Mr Fels says the overwhelmingly negative news flow for bonds recently is only the beginning of a major bear market for the asset class.


“First, the global economy is on fire. The US industrial sector is rebounding, European growth has remained robust and China and many other emerging market economies are continuing to do well.

“I expect the second leg of the global upswing to be driven by a stronger capex spending response to rising capacity constraints,” he says. “Second, central banks are becoming more hawkish. The People’s Bank of China is tightening policy, the European Central Bank has further to go and the US Federal Reserve will likely keep rates in restrictive territory for longer.

“Third, global inflation fundamentals are deteriorating.

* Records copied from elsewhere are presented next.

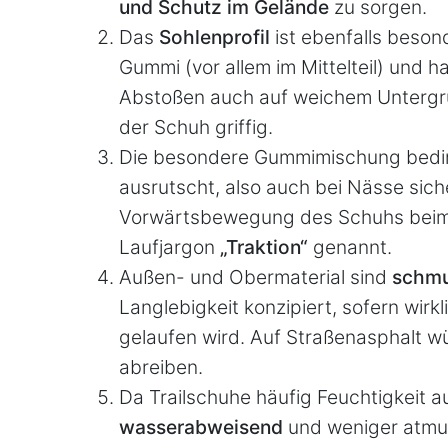
und Schutz im Gelände
zu sorgen.
Das
Sohlenprofil
ist ebenfalls besond
Gummi (vor allem im Mittelteil) und h
Abstoßen auch auf weichem Untergrun
der Schuh griffig.
Die besondere Gummimischung bedin
ausrutscht, also auch bei Nässe siche
Vorwärtsbewegung des Schuhs beim L
Laufjargon
„Traktion“
genannt.
Außen- und Obermaterial sind
schmu
Langlebigkeit konzipiert, sofern wir
gelaufen wird. Auf Straßenasphalt w
abreiben.
Da Trailschuhe häufig Feuchtigkeit a
wasserabweisend
und weniger atmun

Food and energy prices are rising, labour markets are tightening, and capacities are highly utilised.”

Mr Fels says all this argues for higher real rates and for markets to price in higher higher compensation for inflation. “The ongoing recycling of commodity producer and China surpluses into bonds may provide some offset, but the central banks of the surplus countries are more keen on putting money into risky assets. Hence, the bubble is likely to move from bonds into equities,” he says.